→ Task description
Your task is to retype every entry exactly while omitting the pictures.

→ Edit tracking data
——

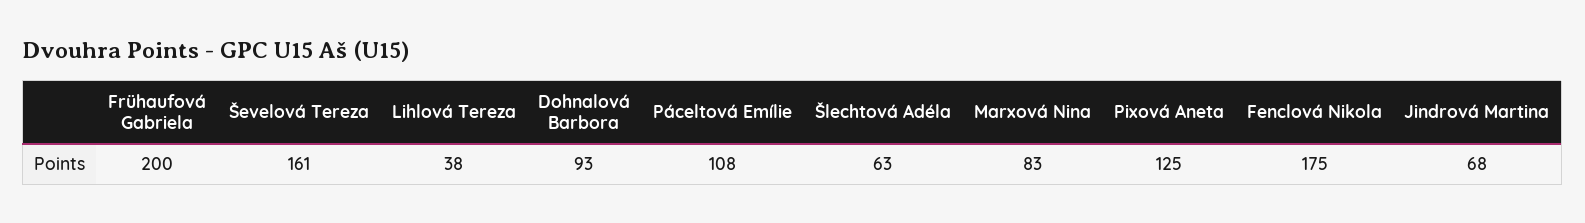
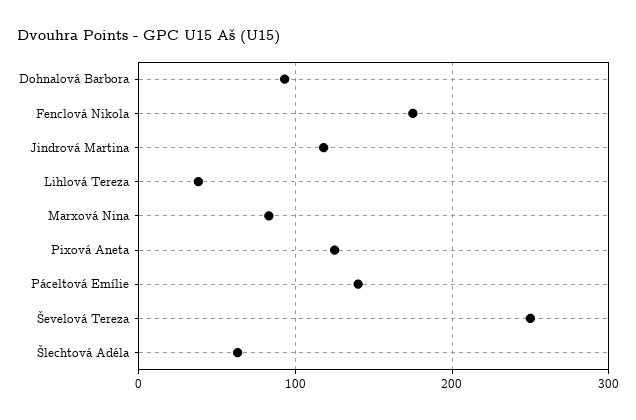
  {
-   "Frühaufová Gabriela": 200,
-   "Ševelová Tereza": 161,
+   "Ševelová Tereza": 250,
    "Lihlová Tereza": 38,
    "Dohnalová Barbora": 93,
-   "Páceltová Emílie": 108,
+   "Páceltová Emílie": 140,
    "Šlechtová Adéla": 63,
    "Marxová Nina": 83,
    "Pixová Aneta": 125,
    "Fenclová Nikola": 175,
-   "Jindrová Martina": 68
+   "Jindrová Martina": 120
  }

——

→ Task solution
  {
-   "Frühaufová Gabriela": 200,
-   "Ševelová Tereza": 161,
+   "Ševelová Tereza": 250,
    "Lihlová Tereza": 38,
    "Dohnalová Barbora": 93,
-   "Páceltová Emílie": 108,
+   "Páceltová Emílie": 140,
    "Šlechtová Adéla": 63,
    "Marxová Nina": 83,
    "Pixová Aneta": 125,
    "Fenclová Nikola": 175,
-   "Jindrová Martina": 68
+   "Jindrová Martina": 120
  }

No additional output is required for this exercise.